The Guaratuba Environmental Protection Area (Área de Proteção Ambiental de Guaratuba) is an environmental protection area in the state of Paraná, Brazil.

==Location==

The Guaratuba Environmental Protection Area (APA) is divided between the municipalities of Guaratuba (66.7%), Matinhos (1.1%), Morretes (5.71%), Paranaguá (4.45%), São José dos Pinhais (12.38%) and Tijucas do Sul (9.67%) in Paraná.
It has an area of 199587 ha.
The APA contains the Saint-Hilaire/Lange National Park in its northeast and the Lagoa do Parado Municipal Nature Park (Note: Although the region of the Lagoa do Parado and its tributaries were declared of public use by municipal decree 1626/96, as of 2006 it had not yet been formally made a municipal nature park.) and Boguaçu State Park in the southeast.
It is part of the Lagamar Mosaic of conservation units.

==History==

Despite a lack of systematic study, 131 archaeological sites have been identified, typically sambaquis, or large accumulations of the shells of mollusks and crustaceans and the bones of fish.
Of more recent date, the Caminho do Ambrósios was an important route by which Iberian settlers penetrated into the territory of Paraná.

The Guaratuba Environmental Protection Area was created by the governor of the state of Paraná through decree 1.234 of 27 March 1992.
The objective was to reconcile rational use of the environmental resources of the region and orderly occupation of the land with protection of the water resources, remnants of Atlantic Forest and mangroves, archaeological sites and diversity of fauna, to control tourist use and to guarantee the quality of life of the caiçaras communities and the local population.

==Environment==

The Guaratuba APA has a Köppen climate classification of Af(t) (Tropical rainforest climate), temperate/mesothermal, tropical rains, always humid.
In the lowlands average temperatures are 21.1 C.
In the Serra do Mar annual average temperatures range from 11.5 to 14 C.

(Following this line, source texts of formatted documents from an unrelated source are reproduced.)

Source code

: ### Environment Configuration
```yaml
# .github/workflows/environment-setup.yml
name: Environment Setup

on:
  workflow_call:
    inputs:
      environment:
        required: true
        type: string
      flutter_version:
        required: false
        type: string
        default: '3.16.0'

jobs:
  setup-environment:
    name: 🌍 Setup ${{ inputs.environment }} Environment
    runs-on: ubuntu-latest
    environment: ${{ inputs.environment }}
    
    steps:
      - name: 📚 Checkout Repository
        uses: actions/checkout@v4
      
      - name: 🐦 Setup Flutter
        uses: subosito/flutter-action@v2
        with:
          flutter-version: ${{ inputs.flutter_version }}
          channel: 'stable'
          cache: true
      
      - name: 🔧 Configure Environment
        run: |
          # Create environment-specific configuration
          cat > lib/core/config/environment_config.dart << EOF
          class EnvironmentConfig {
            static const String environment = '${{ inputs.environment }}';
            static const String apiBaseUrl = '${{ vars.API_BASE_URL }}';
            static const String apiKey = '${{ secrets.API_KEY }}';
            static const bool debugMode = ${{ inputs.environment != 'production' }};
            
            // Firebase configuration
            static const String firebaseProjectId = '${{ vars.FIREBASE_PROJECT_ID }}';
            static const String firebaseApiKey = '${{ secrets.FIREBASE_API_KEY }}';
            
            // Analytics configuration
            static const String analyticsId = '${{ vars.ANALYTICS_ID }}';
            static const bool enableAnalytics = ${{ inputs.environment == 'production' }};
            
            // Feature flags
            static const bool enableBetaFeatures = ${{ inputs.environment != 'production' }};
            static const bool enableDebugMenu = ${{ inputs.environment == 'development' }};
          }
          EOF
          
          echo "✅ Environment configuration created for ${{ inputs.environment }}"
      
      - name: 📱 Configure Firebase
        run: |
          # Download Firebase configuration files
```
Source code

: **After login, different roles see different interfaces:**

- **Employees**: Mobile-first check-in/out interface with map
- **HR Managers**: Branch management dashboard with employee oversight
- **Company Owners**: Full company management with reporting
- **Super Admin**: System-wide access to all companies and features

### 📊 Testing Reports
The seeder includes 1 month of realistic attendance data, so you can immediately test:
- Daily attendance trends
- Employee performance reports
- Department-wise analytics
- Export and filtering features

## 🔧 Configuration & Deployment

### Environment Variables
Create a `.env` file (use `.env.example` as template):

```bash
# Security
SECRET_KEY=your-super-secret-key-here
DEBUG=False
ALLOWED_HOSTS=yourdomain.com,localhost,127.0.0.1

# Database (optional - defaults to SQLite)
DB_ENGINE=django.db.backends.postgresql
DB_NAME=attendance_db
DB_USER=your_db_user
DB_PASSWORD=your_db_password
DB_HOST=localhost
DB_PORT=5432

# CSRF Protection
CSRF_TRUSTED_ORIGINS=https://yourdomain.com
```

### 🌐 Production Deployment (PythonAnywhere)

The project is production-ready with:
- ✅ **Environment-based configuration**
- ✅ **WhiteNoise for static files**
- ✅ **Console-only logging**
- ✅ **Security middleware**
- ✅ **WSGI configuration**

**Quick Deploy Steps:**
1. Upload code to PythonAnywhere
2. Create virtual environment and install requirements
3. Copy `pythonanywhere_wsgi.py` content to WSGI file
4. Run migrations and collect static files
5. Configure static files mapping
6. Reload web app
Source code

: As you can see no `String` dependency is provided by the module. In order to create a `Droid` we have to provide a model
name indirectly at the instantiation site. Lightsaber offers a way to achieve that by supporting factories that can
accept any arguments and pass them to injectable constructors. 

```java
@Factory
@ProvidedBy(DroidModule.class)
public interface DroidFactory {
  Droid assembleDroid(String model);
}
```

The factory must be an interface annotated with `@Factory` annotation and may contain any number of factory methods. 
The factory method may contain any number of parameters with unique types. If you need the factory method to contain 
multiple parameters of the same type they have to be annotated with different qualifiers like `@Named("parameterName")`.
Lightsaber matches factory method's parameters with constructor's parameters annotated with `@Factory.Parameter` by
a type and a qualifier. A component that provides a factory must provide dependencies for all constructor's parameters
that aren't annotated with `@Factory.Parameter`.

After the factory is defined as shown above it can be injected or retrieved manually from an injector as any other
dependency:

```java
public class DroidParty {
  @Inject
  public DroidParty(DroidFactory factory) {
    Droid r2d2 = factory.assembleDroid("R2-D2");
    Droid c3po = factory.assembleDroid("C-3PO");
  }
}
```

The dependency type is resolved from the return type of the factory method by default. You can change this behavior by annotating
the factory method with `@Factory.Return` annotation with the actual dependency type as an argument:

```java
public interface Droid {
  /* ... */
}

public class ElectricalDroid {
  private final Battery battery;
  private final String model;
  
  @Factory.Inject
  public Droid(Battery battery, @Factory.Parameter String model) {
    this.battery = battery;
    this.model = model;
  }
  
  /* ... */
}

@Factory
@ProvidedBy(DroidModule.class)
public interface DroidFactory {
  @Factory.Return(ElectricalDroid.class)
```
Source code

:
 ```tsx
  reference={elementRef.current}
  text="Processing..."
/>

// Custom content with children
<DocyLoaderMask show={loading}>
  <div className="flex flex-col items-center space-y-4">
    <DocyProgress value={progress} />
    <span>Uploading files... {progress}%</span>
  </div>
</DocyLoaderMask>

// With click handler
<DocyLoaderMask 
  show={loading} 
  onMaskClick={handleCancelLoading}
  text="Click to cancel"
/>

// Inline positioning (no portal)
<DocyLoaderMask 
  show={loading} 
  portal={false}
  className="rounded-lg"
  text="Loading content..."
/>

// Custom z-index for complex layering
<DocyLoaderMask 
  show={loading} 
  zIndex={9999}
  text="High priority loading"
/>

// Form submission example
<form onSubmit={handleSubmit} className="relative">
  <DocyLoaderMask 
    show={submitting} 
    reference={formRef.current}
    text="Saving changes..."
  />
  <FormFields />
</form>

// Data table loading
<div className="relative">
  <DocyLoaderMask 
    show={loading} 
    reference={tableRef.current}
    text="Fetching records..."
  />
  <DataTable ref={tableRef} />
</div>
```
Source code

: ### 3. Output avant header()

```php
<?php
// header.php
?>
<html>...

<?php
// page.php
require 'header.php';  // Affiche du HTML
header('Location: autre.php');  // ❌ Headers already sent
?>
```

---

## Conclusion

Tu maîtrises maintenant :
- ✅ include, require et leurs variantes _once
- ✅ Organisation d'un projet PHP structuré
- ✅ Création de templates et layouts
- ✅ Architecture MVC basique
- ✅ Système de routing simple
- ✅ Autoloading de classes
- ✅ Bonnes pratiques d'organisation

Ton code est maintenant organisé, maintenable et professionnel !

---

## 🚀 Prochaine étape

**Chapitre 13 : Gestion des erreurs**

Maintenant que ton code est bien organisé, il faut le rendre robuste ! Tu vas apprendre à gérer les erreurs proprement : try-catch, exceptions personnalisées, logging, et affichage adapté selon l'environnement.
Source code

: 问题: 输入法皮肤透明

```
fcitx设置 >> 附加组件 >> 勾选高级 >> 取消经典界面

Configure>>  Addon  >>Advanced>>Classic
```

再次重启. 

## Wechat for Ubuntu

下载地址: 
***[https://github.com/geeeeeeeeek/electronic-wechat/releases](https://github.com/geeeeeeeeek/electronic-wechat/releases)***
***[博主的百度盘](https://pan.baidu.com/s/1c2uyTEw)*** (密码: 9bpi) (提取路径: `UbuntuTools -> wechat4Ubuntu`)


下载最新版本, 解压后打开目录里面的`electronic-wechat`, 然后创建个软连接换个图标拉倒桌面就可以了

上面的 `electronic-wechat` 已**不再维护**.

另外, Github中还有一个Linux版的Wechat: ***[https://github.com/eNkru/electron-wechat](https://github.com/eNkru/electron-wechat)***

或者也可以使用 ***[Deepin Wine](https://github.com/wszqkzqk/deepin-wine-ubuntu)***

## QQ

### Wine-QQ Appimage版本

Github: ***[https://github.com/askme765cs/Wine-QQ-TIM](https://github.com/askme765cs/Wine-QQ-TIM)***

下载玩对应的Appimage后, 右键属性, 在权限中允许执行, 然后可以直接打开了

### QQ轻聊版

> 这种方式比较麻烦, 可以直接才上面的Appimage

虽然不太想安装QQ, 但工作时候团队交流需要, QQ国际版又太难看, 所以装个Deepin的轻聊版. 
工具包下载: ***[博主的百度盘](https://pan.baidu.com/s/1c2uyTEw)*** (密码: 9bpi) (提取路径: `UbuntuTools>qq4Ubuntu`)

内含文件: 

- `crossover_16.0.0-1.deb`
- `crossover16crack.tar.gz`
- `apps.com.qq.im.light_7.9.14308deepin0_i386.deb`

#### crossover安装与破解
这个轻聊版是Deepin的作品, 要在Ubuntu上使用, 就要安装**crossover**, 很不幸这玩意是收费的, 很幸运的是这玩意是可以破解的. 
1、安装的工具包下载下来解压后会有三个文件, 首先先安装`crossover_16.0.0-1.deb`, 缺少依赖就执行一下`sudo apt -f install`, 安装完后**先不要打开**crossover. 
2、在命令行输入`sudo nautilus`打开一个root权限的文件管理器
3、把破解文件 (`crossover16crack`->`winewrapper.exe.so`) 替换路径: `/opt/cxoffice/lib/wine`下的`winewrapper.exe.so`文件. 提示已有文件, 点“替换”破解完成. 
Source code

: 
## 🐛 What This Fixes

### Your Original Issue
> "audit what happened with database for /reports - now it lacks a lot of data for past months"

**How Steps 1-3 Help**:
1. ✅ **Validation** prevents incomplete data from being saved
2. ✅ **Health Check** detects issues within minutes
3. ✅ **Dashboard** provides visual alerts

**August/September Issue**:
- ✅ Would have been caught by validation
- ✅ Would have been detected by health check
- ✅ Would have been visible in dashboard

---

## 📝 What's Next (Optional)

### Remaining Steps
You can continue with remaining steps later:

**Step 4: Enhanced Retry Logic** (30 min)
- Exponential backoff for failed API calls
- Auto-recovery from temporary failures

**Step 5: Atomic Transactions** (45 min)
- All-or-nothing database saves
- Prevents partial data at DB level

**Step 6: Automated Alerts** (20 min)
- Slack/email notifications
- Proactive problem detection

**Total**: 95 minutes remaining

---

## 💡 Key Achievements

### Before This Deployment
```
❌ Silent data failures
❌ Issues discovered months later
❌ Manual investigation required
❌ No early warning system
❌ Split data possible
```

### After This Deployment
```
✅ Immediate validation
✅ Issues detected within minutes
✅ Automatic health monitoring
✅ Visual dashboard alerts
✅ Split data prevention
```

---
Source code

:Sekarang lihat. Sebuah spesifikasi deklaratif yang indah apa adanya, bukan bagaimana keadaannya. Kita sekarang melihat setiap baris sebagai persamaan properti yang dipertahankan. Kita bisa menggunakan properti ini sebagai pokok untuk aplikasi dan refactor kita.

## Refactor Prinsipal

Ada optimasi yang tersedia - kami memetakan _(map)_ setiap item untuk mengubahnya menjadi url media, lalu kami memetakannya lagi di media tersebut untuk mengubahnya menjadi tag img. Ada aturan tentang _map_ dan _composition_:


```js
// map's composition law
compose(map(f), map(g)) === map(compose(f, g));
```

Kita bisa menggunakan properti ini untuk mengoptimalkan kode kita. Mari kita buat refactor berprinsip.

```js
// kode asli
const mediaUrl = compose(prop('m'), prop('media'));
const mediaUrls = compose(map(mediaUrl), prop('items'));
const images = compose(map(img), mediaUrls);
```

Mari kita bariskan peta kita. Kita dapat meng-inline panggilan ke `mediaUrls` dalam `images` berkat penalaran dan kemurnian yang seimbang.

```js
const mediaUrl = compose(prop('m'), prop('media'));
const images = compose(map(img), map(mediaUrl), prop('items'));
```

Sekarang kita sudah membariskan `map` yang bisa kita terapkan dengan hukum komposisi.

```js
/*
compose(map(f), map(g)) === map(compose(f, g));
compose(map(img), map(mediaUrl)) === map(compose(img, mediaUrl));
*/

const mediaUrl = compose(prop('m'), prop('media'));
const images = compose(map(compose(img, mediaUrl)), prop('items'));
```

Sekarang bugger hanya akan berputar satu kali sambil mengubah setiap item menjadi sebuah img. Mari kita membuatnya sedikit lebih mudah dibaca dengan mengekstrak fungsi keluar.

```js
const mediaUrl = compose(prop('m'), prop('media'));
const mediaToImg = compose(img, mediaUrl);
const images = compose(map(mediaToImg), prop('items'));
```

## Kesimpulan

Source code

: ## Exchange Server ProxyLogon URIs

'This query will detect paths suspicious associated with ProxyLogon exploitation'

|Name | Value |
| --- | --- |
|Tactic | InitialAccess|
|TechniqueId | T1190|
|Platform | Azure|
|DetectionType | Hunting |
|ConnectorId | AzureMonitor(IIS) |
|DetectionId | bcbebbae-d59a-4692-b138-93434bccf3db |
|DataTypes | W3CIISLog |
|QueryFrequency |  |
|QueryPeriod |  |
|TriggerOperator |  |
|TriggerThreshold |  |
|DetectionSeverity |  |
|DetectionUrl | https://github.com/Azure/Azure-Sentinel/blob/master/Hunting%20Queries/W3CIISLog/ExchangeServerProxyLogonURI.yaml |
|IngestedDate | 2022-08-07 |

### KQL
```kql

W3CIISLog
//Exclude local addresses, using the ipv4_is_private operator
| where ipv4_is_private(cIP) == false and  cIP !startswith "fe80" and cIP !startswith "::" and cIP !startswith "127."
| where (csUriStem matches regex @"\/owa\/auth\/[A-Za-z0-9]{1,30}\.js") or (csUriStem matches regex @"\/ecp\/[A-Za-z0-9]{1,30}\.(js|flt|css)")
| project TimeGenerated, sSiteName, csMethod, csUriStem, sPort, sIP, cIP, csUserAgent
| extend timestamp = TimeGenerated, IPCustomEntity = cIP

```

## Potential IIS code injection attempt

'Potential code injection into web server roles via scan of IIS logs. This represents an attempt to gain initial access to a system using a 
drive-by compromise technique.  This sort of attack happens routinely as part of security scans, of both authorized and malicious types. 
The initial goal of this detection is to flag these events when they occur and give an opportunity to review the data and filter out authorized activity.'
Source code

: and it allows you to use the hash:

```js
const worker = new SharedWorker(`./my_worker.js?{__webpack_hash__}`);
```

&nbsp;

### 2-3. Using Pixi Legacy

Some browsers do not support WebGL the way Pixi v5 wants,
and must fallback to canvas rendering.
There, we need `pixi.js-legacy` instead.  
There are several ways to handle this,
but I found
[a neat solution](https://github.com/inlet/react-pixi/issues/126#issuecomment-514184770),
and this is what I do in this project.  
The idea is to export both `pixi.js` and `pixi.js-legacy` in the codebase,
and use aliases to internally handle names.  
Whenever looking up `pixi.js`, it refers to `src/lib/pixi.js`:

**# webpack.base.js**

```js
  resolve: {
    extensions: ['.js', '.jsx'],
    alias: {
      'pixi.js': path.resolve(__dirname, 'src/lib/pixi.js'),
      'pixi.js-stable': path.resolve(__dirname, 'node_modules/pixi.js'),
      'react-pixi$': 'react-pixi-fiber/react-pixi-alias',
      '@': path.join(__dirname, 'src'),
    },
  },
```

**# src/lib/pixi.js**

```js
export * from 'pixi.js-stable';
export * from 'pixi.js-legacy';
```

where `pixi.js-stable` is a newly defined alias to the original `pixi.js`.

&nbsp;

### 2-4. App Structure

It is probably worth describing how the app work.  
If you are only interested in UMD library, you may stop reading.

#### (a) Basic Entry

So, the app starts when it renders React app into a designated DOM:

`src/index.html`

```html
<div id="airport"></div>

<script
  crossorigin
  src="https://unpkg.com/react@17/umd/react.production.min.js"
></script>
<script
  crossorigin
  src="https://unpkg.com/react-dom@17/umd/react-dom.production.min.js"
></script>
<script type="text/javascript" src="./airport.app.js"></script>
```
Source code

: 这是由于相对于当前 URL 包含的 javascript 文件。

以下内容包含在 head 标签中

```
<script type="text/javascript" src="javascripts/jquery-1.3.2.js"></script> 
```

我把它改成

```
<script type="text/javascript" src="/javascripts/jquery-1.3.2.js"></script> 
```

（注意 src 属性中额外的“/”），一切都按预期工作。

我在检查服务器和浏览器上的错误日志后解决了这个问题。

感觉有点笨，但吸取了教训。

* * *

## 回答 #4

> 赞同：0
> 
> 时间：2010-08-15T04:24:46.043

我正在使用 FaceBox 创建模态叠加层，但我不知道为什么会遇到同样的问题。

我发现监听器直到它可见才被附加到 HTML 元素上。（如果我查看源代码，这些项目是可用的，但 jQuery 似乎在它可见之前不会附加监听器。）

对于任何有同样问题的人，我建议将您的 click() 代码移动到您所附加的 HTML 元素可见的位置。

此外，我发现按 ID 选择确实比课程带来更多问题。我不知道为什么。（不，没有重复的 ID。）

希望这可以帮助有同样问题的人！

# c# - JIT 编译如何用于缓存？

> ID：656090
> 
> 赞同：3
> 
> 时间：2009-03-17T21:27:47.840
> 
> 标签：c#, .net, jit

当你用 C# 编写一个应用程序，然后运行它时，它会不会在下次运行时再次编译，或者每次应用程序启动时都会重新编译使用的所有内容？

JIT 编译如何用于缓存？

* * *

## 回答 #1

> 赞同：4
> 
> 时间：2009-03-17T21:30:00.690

Vegetation includes mixed alluvial and montane rainforest, dense rainforest (alluvial, lowland, sub-montane, montane and high montane), and pioneer formations of vegetation with fluvial, fluvial-marine and marine influence.
The mangroves and salt marshes play a basic role in the ecological balance of the estuarine complex.
The coastal plain of the APA is home to about 64 species of mammal, five of which are endemic to the Atlantic Forest and 11 considered endangered in the state.
Studies of birdlife in the mangroves, wetlands, plains and hillsides have recorded 322 species of which 71 are endemic to the Atlantic Forest and 10 threatened with extinction.
The marsh antwren (Stymphalornis acutirostris) was discovered in the APA in 1995.
The APA is used by migratory species such as tortoises, swallows and loons.

==Human activities and threats==

The region has good potential for tourism with its mountains, rivers, waterfalls, dams, bay, coastal plains, mangroves and archaeological sites, as well as the two parks.
Human activities include family farming, commercial agriculture, mineral exploration, fishing, hunting, food products manufacture and extraction of forest products such as ornamental plants, bromeliads and hearts of palm.
Threats include uncontrolled extraction of forest products, hunting, unauthorized occupation by squatters, use of agrochemicals, mining, degradation of archaeological sites and reforestation with pines, an exotic invasive species.
Other threats are sprawl of the Guaratuba and Matinhos urban areas, predatory fishing and buffalo farming.